In order to start circling where our universal problems come from, I want to return to FOSTA/SESTA and how it caused private companies to change how their services worked and who could use them for what purposes. People oppose the idea that companies should have ignored or even resisted the upcoming legal changes that would affect them, because upholding “human rights” in the abstract is not their goal. Their goal is to provide the common good of goods and services, along with jobs that allow people to, you know, keep themselves alive. That means they have to follow the law so they aren't subjected to legal proceedings that could shut them down and thus cut off those jobs, goods, and services. One could easily argue that if clients want to advertise sex work or sell erotic books, there are other platforms for that. That those platforms are less popular and thus harder to promote (while also lacking many of the higher-end financial security features of more popular services) is hardly the fault of those businesses.
Isn't it?
Here we have an instance where a market has effectively been destroyed. Yes, there are still platforms to publish sexual content. Yes, you can still market them even if Google shoves down or erases your listing. But the objective fact is that the available share has become smaller due to increased job difficulty leading ultimately to customer inconvenience. By making the decisions it has regarding pornography, Amazon has chosen the financial futures of clients who were effectively though not de facto dependent on their services. In a free society, the answer to an industry being artificially blasted out like this should not be, “Just get a new job.” Amazon has made a decision that affects a global literary market but which ultimately only benefits itself. It did so with the power guaranteed to it by its financial gravity, which, to the grand majority of us, is impossible to replicate and therefore challenge for ourselves. Amazon exists in a unique situation, where they do not need to consider the empathy of their actions—they will profit and prosper without the money they’ll lose on their decision. They are not democracies, and yet people put more faith in them than in the governmental entities which are legally bound to abide by the democratic process. The government, in the form which we must bring it to, must be empathetic; it must constantly service the needs of the people, and it cannot do that without empathy. Businesses are bound exclusively to their private needs, whether that's their employees, the generation of a product or service—or, if we are being frank, to profits. You need to make money to continue functioning in business—but there is no end to progress, in business and anywhere else. Businesses as they exist today always need more, and there's always ever so much to go around. This leads to distortions of scale in how ordinary people view morality as it fits into class structures, as their class brackets shrink as money disproportionately goes to the top. We can see the strain on empathy in a common-enough household conversation.

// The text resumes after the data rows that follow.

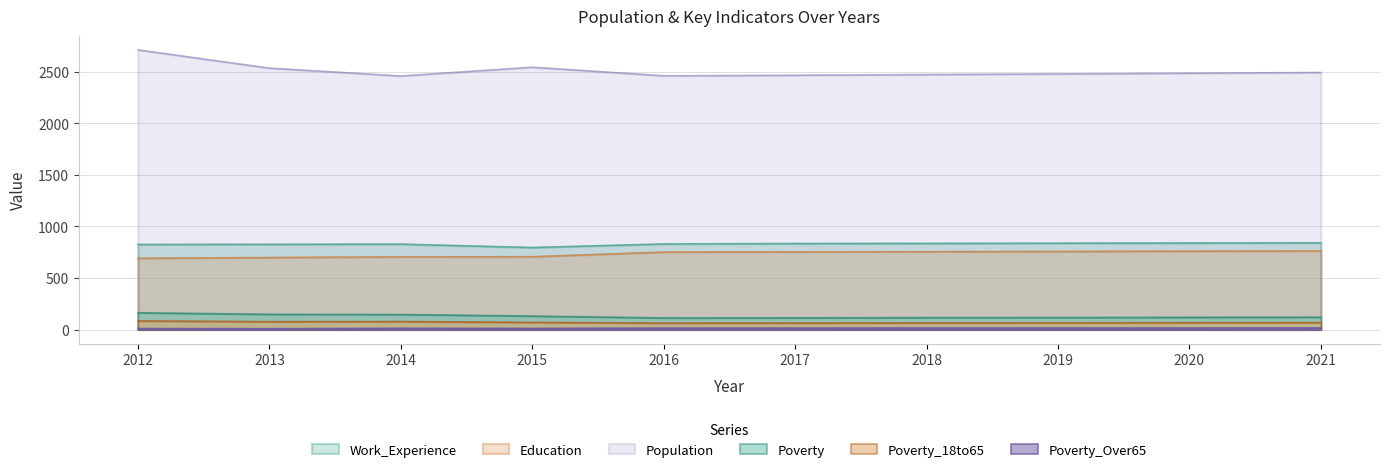

What is the average value of the Poverty_Over65 series?

14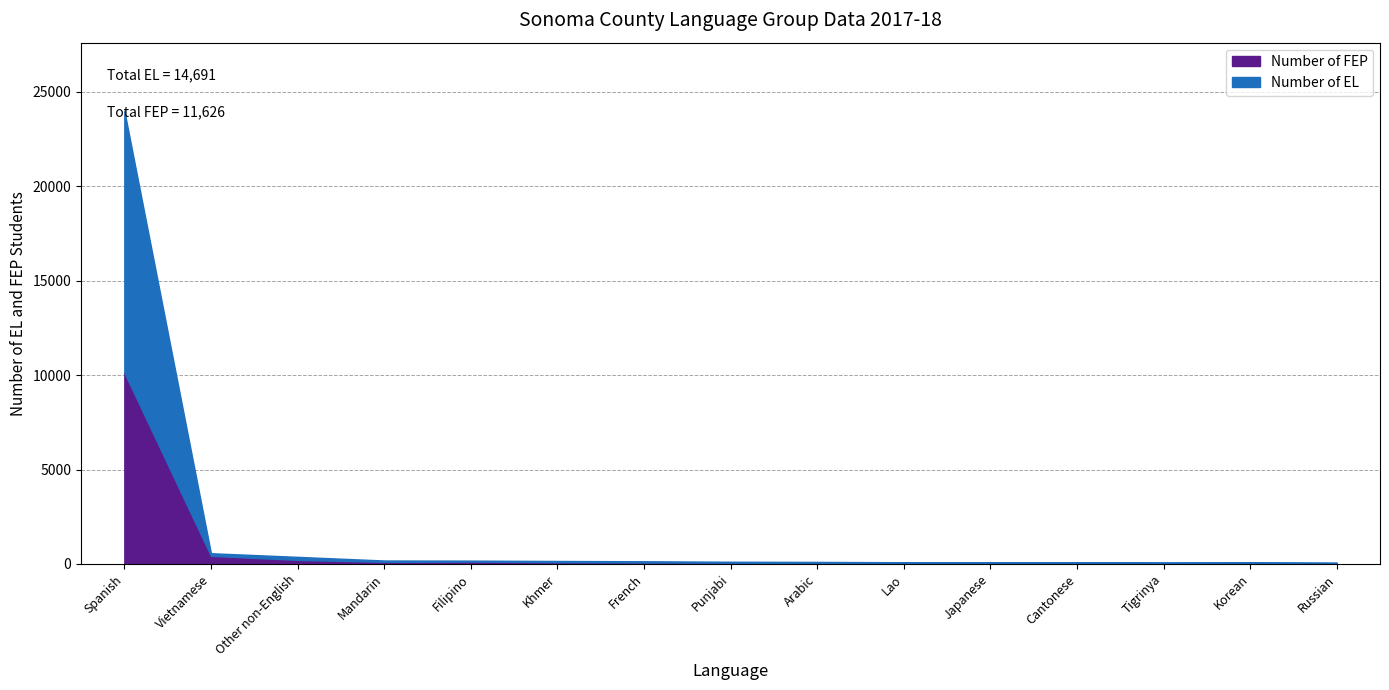

What is the sum of the Number of EL values at Khmer and Russian?

94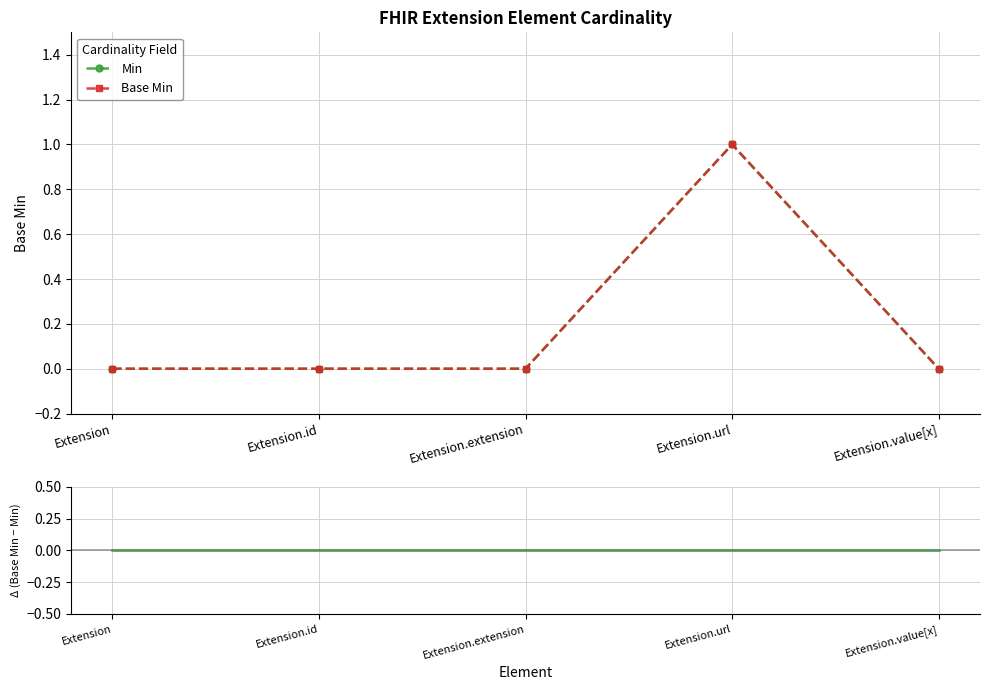

Is it true that Min equals 1 at Extension.url?

True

Recently, I was talking with my parents, who ended up becoming rather expressively upset at hearing about someone stealing a small amount of candy from a convenience store. I brought up my dad's oft-referenced point of billionaires hiding their money in off-shore tax shelters, arguing that was a more severe form of stealing. If someone steals candy, it means they want candy and have no money. There are greater rights guaranteed to human beings than having candy; indeed, one could argue it is a great infringement of the rights of others to simply steal that candy rather than earn it with money from work, or at the very least, buying it with EBT. This argument is valid in a broad sense, because candymakers deserve to be paid for their work and therefore in an ideal state their candy should be paid for, but this is linked in with a dismissal of factors that push people outside that system. Disabled people, children, the elderly, and felons either can't work at all or have extreme difficulty finding and holding jobs. In my experience this is seen as acceptable. After all, children, old people, criminals, and disabled people are all relative minorities in society. Together, however, they make up a unit which, while enduring unique individual struggles, is singularly ignored and victimized by our present mode of society.

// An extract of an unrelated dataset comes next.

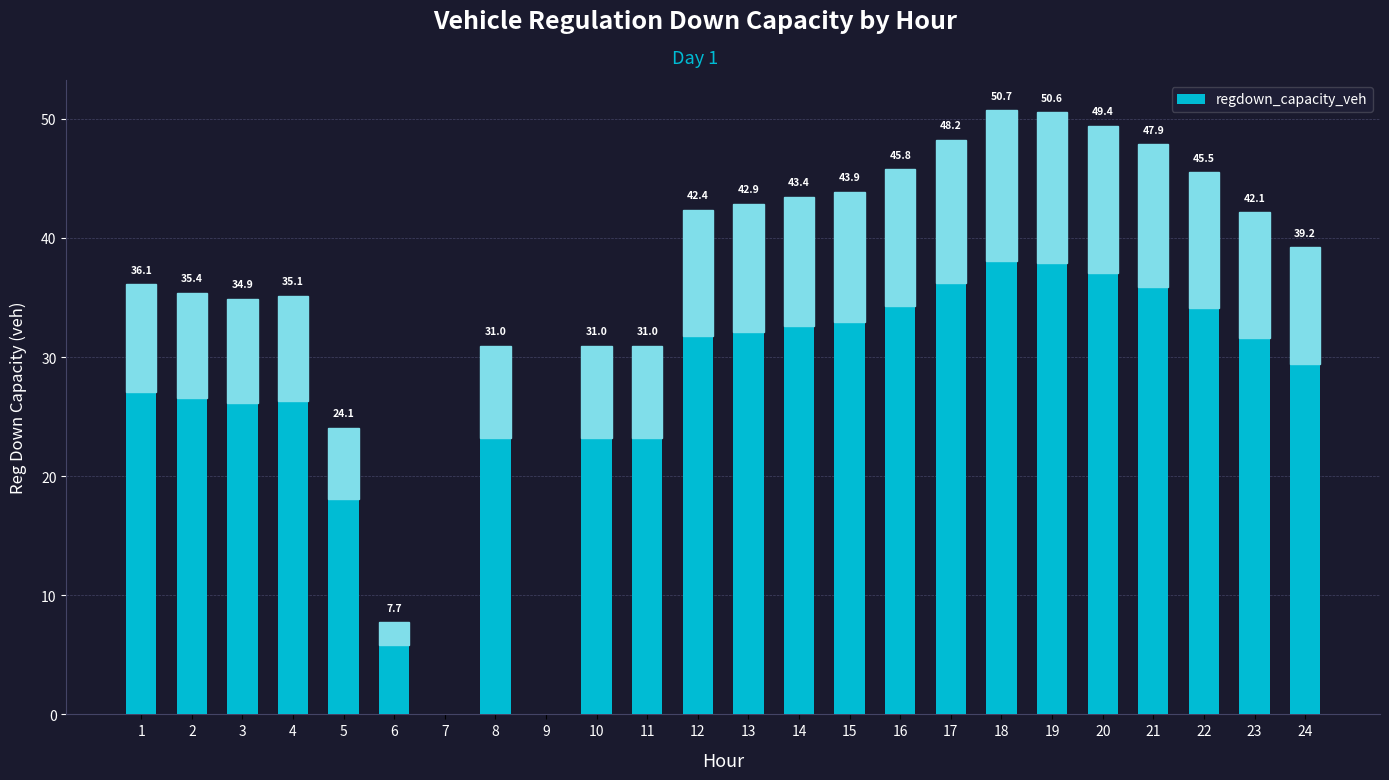

Reading right to left, extract all data points from this chart.

39.2	42.1	45.5	47.9	49.4	50.6	50.7	48.2	45.8	43.9	43.4	42.9	42.4	31.0	31.0	0.0	31.0	0.0	7.7	24.1	35.1	34.9	35.4	36.1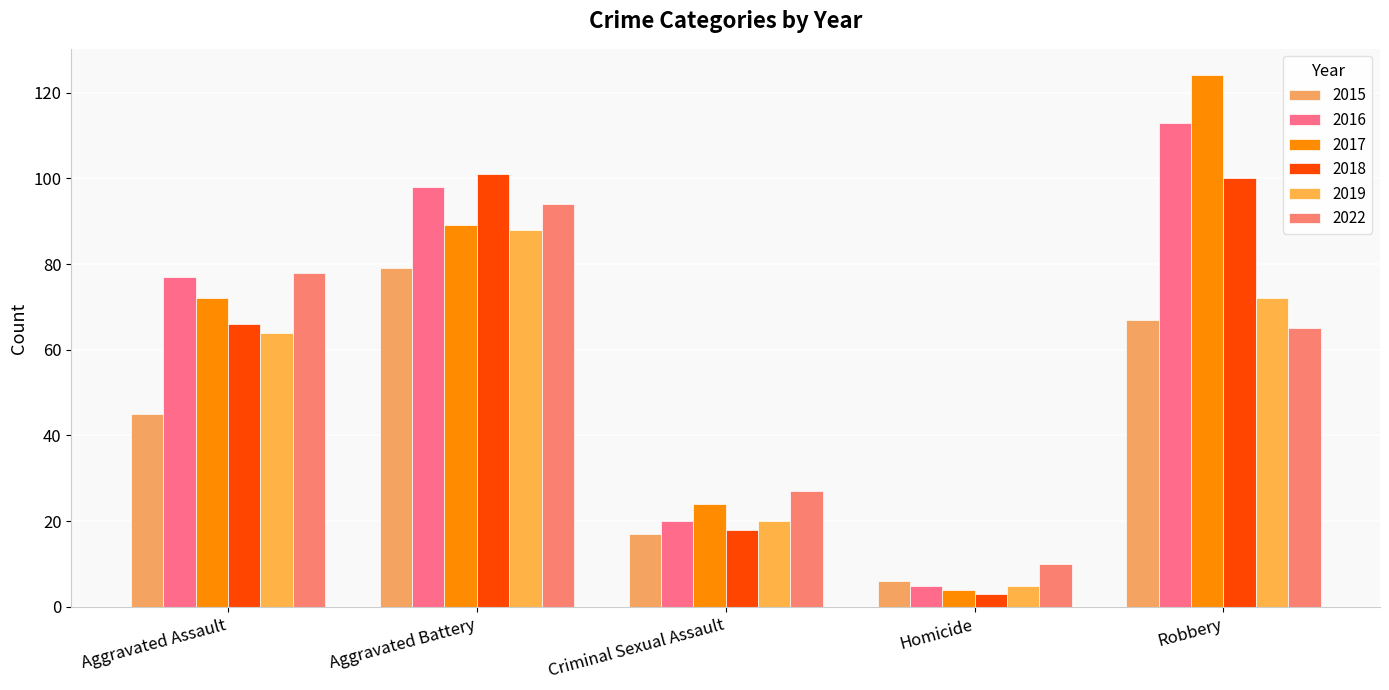

At which category is the sum across all series the highest?

Aggravated Battery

And yet for all the possibilities present, my parents' immediate reaction, along the reaction of many people I've met, was to morally condemn the thief. The girl in the incident in question looked like she did not have an easy life. Her face was dirty and her clothes were worn out. She looked too young to work. I wonder if the victimhood I've projected on her was real, or if her real victimization is that by going out in public, she became part of an argument, and now this essay: a symbol, stripped of her personhood by her appearance and for the minor crime she committed.
No one is immune. The more you think about oppression, the more you realize it's systemic, and how deeply it is without empathy to anybody. That is the exact vein that Trump tapped when he ran: white people in this country are oppressed, but we've been convinced that the oppression of any other group is a distraction from our pain. Instead, we should be focusing on a twofold approach. We need to fix economic disparity; and we need to listen to minorities with a recognition of the fact that we have had an unfair socioeconomic advantage over them because of corrupt systems.

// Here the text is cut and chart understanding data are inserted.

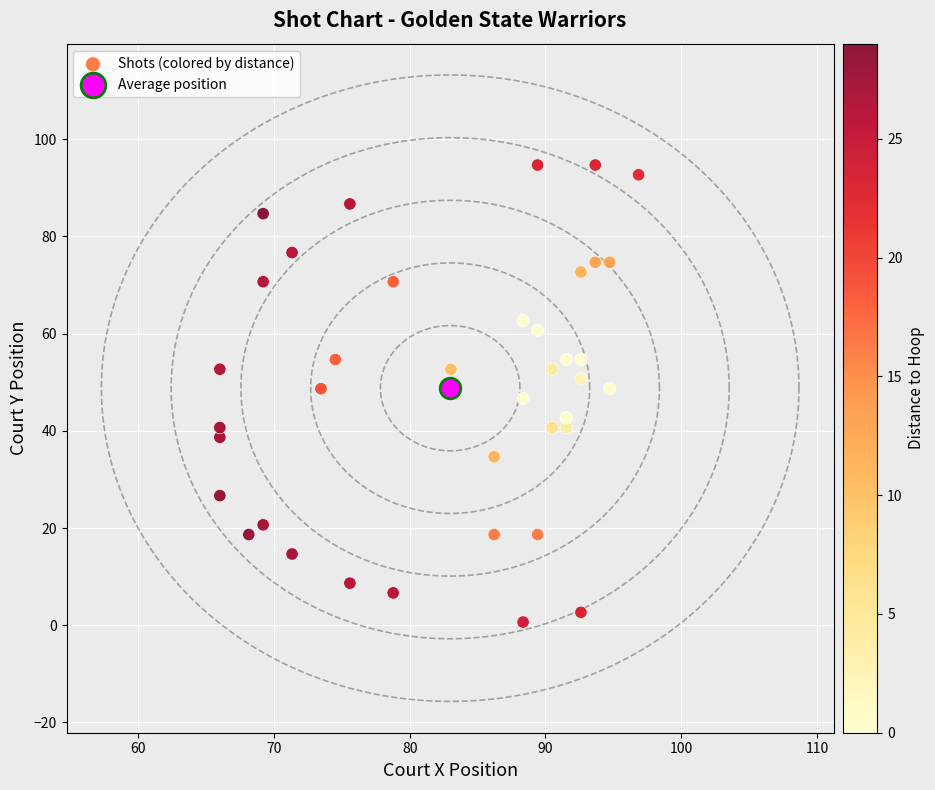

What are all the series names shown in the legend?

Shots (colored by distance), Average position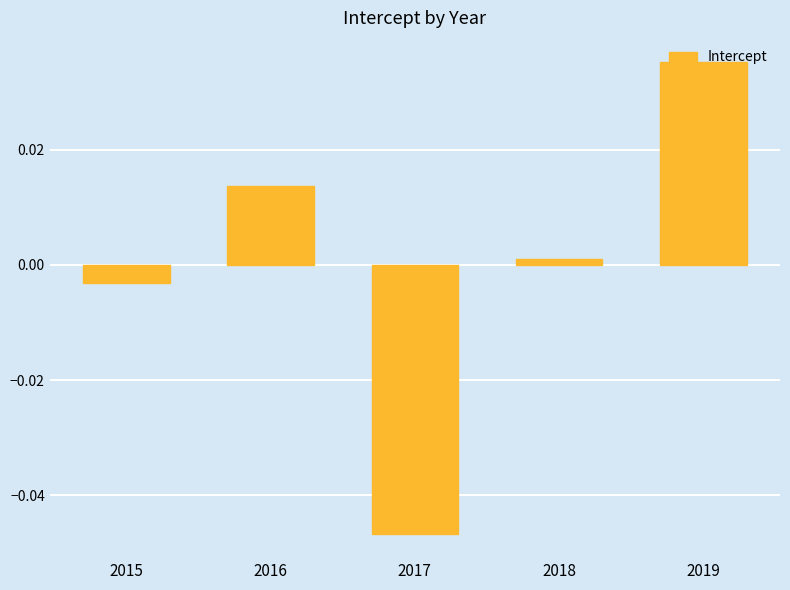

List the labels in order of value, smallest first.

2017, 2015, 2018, 2016, 2019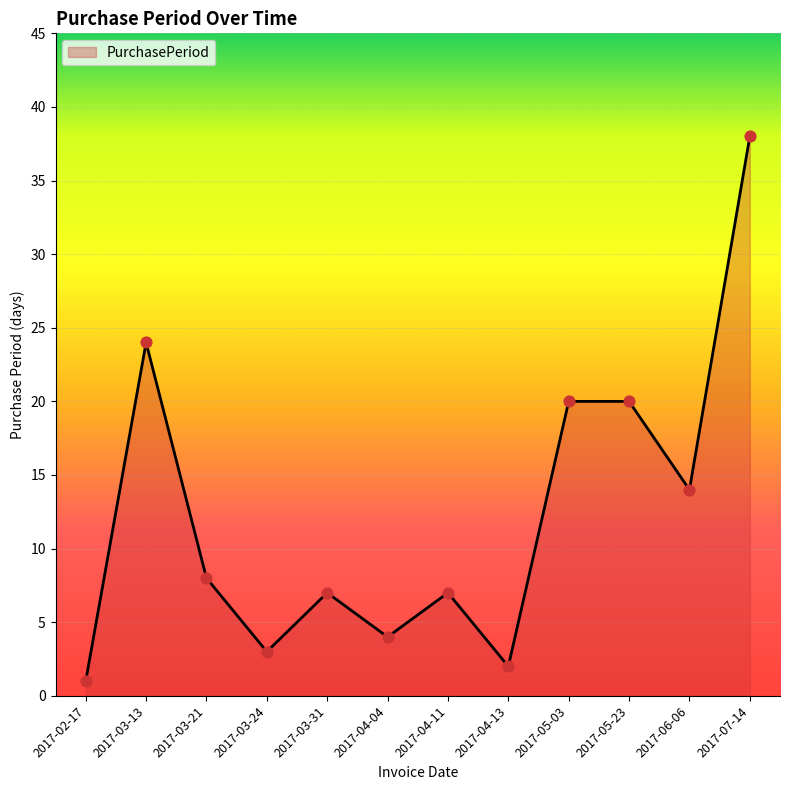

Approximately how many times larger is the value at 2017-07-14 compared to 2017-04-04?

9.5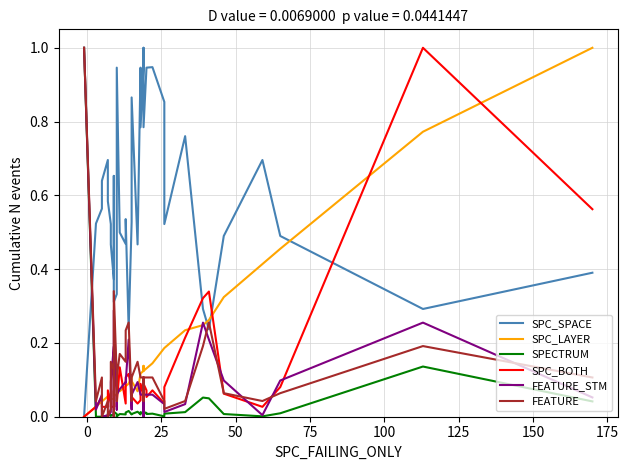

How many categories are shown in the chart?

40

These are simple requests, and I can assure you that if you work towards them, we will all benefit.
This is the “secret” to defeating white supremacists as well, who threaten the white people they claim to protect just as they threaten people of color. They function on division, and on a lack of empathy. By building a fairer economy, one with less of a sense of oppression, and normalizing what we haven't normalized thus far—genuine compassion to people of color—we will shove them back and stop them from hurting more innocent people.
The phrase I run into time and time again—in my day job, in my publishing career, in my political discussions—is, “Life's not fair.” No. I reject that notion. That is a cynical concept. That is a hopeless concept. Furthermore, and perhaps more depressingly, it is a post-historical concept, suggesting that humanity is now at its apex, that this is the best of all possible worlds, and if you died despite your best efforts it was just because “Life's not fair.” Is it a way to seal yourself off from the fact that you might be next? Ask yourself. Be empathetic to yourself.
There are those who are raised to be cruel to themselves, and that in turn makes them close off empathy to others. There's too much hurt inside. I've been there. I realized I was transgender relatively late in life, so I can confidently say I lived as a man before realizing I was much, much better off living as a woman. I felt the pain that patriarchy can bring: the constant desire to be tough. To never cry. To be good at sports, and to feel excluded if you aren't interested in such. And to realize in retrospect how many times your bad or even unacceptable behaviors were excused just because you were a guy. That is pain, and if it is not pain, then it will cause pain for someone else, at some point down the line. We are cruel to men—and what a lot of people don't realize is that this doesn't mean we excuse them from being cruel to women.
We are at a point where empathy, including and perhaps especially self-empathy, is hard to conjure up. Perhaps it's always been that way. That doesn't mean that we can't change. We are the masters of our own lives, and if we don't like the fact that “Life's not fair,” we can change that. Maybe we can't stave off death from old age, or prevent people from being struck by lightning every now and again—which we impose qualities of fairness onto—but we can be fairer to ourselves and to those around us. It is a choice we always have. To say otherwise is honestly a shallow rejection of what our species has done and can do. There must be hope, and to have hope we must have kindness.
I wish to say now that all the gratitude I can summon goes to those who do commit themselves to listening and to being kind, and to questioning themselves and the world around them. You are the signs that we are not hopeless—that someday, as naive as it sounds, that oppression can end. People like Trump, who deliberately go against kindness, and reject chances to listen and ask relevant questions, are temporary.
But I beg you to consider what might arise if they are not. And I beg you to know always that you aren't better off for not caring, and that ignoring that will not help you.